> _Exercise instructions_
Pick out every line below that contains the word "Copilot", and copy each one out in full.

> _Recorded information_
────────────────────────────────────────

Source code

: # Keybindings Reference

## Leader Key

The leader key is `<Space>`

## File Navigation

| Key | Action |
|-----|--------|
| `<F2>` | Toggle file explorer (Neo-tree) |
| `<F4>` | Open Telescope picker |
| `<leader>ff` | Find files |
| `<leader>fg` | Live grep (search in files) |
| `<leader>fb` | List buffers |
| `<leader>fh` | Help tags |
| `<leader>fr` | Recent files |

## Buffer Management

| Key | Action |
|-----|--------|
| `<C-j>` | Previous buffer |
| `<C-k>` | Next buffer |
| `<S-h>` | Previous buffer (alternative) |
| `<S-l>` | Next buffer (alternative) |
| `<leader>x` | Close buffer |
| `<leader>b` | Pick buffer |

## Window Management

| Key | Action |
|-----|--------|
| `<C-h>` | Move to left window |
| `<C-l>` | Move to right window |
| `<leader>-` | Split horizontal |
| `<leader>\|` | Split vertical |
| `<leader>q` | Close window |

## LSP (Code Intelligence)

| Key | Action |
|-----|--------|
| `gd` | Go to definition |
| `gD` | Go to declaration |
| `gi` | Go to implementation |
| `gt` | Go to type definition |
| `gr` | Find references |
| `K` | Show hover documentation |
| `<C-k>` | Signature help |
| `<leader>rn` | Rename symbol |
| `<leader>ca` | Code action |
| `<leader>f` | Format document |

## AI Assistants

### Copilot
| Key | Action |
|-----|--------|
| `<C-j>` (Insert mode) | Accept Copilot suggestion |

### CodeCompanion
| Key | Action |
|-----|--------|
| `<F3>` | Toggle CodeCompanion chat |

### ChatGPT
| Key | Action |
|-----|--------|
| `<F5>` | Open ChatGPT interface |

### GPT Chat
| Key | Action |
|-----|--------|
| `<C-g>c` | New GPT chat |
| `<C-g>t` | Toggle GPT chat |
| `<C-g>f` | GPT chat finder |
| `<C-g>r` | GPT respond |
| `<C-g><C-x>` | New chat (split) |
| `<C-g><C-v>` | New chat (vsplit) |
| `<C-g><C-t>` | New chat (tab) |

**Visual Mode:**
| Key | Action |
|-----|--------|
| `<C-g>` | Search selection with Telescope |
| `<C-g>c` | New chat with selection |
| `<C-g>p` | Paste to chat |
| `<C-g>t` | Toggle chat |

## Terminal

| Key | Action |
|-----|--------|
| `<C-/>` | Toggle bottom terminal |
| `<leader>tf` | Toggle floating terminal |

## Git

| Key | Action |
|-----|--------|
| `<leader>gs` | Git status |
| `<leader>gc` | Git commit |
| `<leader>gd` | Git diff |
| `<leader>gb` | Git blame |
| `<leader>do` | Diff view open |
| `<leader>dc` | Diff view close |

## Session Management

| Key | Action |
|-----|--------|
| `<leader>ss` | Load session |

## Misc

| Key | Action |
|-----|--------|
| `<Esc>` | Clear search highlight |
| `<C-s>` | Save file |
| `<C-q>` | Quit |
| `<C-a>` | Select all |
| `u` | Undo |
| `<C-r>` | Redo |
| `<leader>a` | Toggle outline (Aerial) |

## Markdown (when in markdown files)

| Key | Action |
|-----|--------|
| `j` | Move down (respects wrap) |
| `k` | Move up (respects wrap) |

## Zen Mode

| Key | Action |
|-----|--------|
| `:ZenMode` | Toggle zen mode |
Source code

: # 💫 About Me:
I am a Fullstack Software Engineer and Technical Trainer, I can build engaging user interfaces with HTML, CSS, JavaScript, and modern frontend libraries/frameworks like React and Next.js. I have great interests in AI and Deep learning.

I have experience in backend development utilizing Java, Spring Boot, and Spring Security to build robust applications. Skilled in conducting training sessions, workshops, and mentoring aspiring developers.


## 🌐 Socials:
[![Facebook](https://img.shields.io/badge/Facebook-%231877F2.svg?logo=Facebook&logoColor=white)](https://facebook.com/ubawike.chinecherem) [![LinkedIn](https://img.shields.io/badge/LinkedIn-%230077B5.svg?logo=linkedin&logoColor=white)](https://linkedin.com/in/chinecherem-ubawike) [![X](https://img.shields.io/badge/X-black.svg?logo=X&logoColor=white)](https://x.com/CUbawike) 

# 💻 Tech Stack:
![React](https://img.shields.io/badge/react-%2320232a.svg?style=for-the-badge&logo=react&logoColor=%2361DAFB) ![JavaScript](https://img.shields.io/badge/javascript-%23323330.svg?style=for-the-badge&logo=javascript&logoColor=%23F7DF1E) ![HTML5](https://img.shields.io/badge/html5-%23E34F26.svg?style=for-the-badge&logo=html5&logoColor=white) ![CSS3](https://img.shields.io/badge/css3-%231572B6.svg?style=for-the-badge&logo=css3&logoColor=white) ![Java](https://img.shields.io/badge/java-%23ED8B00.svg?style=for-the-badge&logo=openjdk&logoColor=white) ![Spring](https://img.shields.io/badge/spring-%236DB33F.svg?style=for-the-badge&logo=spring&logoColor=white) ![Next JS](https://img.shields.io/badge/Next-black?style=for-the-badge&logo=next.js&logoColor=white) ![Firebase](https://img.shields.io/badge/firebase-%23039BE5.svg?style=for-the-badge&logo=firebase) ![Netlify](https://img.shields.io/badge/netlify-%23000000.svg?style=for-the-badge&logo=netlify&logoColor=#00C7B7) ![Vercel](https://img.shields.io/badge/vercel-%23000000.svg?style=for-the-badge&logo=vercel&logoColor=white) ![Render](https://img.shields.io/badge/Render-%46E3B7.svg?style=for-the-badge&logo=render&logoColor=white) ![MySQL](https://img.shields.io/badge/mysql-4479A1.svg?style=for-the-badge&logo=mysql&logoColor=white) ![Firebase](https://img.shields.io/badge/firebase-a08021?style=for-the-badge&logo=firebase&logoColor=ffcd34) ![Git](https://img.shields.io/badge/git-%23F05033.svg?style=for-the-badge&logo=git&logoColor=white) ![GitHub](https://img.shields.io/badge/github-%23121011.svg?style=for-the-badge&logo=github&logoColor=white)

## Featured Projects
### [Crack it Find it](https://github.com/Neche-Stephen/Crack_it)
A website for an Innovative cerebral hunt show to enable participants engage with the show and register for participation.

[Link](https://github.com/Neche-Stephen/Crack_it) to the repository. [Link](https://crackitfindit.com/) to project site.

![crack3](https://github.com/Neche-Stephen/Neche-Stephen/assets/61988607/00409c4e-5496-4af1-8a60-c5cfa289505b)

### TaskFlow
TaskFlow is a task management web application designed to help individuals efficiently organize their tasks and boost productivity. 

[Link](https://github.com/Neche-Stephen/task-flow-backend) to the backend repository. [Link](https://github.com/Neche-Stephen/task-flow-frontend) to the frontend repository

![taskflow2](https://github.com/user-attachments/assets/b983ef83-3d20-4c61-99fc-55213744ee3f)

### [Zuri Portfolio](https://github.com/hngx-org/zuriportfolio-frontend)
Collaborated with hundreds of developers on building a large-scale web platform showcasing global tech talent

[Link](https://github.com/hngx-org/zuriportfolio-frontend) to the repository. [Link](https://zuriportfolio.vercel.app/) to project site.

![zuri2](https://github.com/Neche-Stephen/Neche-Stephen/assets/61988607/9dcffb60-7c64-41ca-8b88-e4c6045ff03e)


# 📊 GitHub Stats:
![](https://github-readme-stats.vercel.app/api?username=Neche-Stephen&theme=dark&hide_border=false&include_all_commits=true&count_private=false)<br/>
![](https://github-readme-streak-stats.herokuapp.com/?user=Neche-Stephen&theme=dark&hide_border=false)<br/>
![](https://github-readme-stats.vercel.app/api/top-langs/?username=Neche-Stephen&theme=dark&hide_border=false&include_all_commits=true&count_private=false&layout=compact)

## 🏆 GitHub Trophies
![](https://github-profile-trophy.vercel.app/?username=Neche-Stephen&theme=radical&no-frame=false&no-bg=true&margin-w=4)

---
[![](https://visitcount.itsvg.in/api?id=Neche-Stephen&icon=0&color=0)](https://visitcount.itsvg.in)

────────────────────────────────────────

> _Result below_
### Copilot
| `<C-j>` (Insert mode) | Accept Copilot suggestion |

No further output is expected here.